Em nome da verdade, diga-se que, quase ao mesmo tempo, O tetraneto del-Rei obteve também menção honrosa do Prêmio de Romance José Lins do Rego de 1980, da Livraria José Olympio Editora, ao lado de Os vira-latas da madrugada (1981), deste resenhista, e de Póvoa-mundo (1981), de Dirceu Lindoso (1932). O primeiro lugar do Prêmio, que marcou o retorno dos tradicionais concursos promovidos pela José Olympio depois de alguns anos de interrupção, ficou para Trilogia do assombro, de Helena Jobim (1931-2015). Os livros premiados foram publicados pela José Olympio no ano seguinte, menos o de Haroldo Maranhão, que optou pela Livraria Francisco Alves Editora e por reconhecer apenas o Prêmio Guimarães Rosa de 1980.

IV

Nelly Novaes Coelho, nascida em São Paulo, foi aluna de Mário de Andrade (1893-1945) na disciplina História da Música no Conservatório Dramático e Musical de São Paulo, pouco antes do escritor modernista se desligar do cargo de professor catedrático. Dedicou-se aos estudos de piano, mas não pôde fazer um aperfeiçoamento na Itália, depois de vencer um concurso internacional, em razão das circunstâncias adversas provocadas pelo início da Segunda Guerra Mundial (1939-1945).
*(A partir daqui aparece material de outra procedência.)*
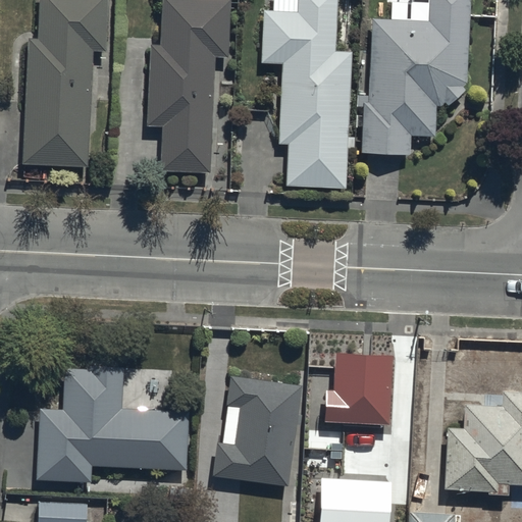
[(86,164),(90,49),(104,50),(105,0),(36,0),(36,36),(24,36),(20,162),(86,164)]
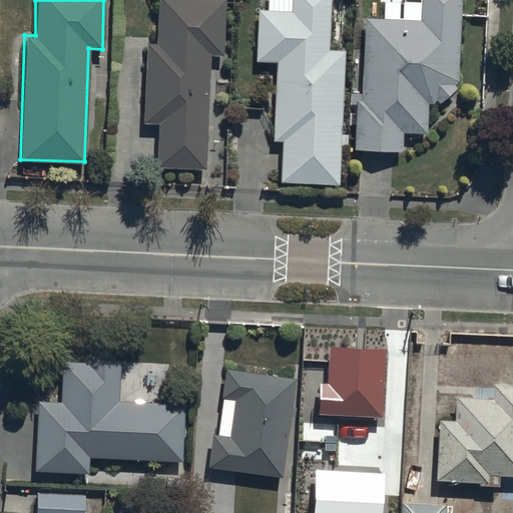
[(154,0),(155,43),(144,43),(142,122),(156,122),(155,168),(206,169),(210,55),(220,55),(221,0),(154,0)]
Quando a Guerra acabou, já casada, seus planos eram outros: fez licenciatura na Faculdade de Filosofia, Letras e Ciências Humanas (FFLCH) da USP na área de Letras Neo-Latinas (1959). Iniciou em 1960 a carreira de docente universitária, como assistente do professor Antônio Soares Amora (1917-1999). Foi professora também na Faculdade de Letras de Marília-SP. É doutora em Letras (1967) e livre-docente pela USP (1977). Atuou como crítica e ensaísta no antigo Suplemento Literário do jornal O Estado de S. Paulo. Aposentada desde 1992, mantém-se em atividade, dedicando-se à pesquisa e análise da literatura contemporânea brasileira e portuguesa.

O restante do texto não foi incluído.